▸ Excerpted text
=== Section Start ===
Levelling the playing field

White has been active in promoting diversity in the industry, and has worked closely with Covea, among others, taking time out to share her experiences with 60 of the insurer’s female leaders as part of Covea’s drive for a more diverse workforce.

Covea CEO James Reader has himself said that “a truly gender-balanced organisation is absolutely key to ensuring we can achieve our longer-term growth aspirations and continue to successfully meet our customers’ needs”, and the insurer has introduced a number of diversity-boosting initiatives, including re-wording its recruitment collateral to appeal more widely to women.

White says that such initiatives are important for overcoming the unconscious bias that is commonplace in traditionally male-dominated industries such as insurance.

“We are all subject to unconscious bias, and that isn’t even just a male-female thing,” she says. “For me, there is just not enough diversity full stop. In the insurance industry there is a really strong unit that all looks the same – same age, same gender, same nationality, even same school background or same area of the country.
=== Section End ===
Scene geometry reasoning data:
=== Section Start ===
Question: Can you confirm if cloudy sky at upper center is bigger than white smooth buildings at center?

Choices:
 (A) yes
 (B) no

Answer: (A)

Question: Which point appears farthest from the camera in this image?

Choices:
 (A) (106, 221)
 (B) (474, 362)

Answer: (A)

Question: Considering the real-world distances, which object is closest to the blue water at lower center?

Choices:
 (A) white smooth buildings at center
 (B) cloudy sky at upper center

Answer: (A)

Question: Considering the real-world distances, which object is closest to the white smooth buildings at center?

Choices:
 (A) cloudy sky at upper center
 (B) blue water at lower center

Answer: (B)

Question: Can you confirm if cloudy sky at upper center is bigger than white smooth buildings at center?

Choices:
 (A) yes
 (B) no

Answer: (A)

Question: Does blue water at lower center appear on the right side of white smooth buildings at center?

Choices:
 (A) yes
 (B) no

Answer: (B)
=== Section End ===
▸ Work order 1
Answer these questions about the article on diversity in insurance:
(a) With how many of Covea's female leaders did White share her experiences?
(b) Who is named as Covea's CEO?
(c) What did Covea re-word so it would appeal more widely to women?
▸ Work order 2
Copy the article on diversity in insurance from "Covea CEO James" to "such as insurance.".
▸ Work order 3
Please go on with the article on diversity in insurance from where it stops.

▸ Task result 1
(a) 60
(b) James Reader
(c) Its recruitment collateral

▸ Task result 2
Covea CEO James Reader has himself said that “a truly gender-balanced organisation is absolutely key to ensuring we can achieve our longer-term growth aspirations and continue to successfully meet our customers’ needs”, and the insurer has introduced a number of diversity-boosting initiatives, including re-wording its recruitment collateral to appeal more widely to women.

White says that such initiatives are important for overcoming the unconscious bias that is commonplace in traditionally male-dominated industries such as insurance.

▸ Task result 3
“People cant fight unconscious bias. When they try and do it in a staged, manufactured way it doesn’t work. If you want businesses to reflect the society that we live in, then it needs to be founded by people that reflect the society we live in, and for those founders to be successful then the people who are going to put the money in need to have some degree of affinity with them.”

We can’t all be ‘gobby northerners’

White is keen to reiterate that, for her, this is about more than just gender diversity, and she is a vocal advocate for diversity of all kinds within her business and the wider industry.

“You want to create a culture that resonates with everyone in an organisation, and for me I want a culture that says we will do our best, care about each other and that we are always fighting for the best outcome,” she says. “It doesn’t matter where someone is from or what their core principles are, as long as that two-way employment relationship works.”

Ultimately, however, White says real change cannot be achieved without the buy-in from those people at the top who have the ability to facilitate that change and, in insurance, those people are still mostly men.

But White says she has received support from powerful men from within the industry, and is confident that, with their support, the insurance industry can make the changes it so desperately needs.

“I have been incredibly well-supported, particularly by a number of guys in the industry,” she says. “Having the support of those men is actually more important for improving gender diversity than having the support of women, because they are in the majority at the moment, so it can’t change without their buy-in and I certainly don’t want to be in a situation where it becomes an us and them situation.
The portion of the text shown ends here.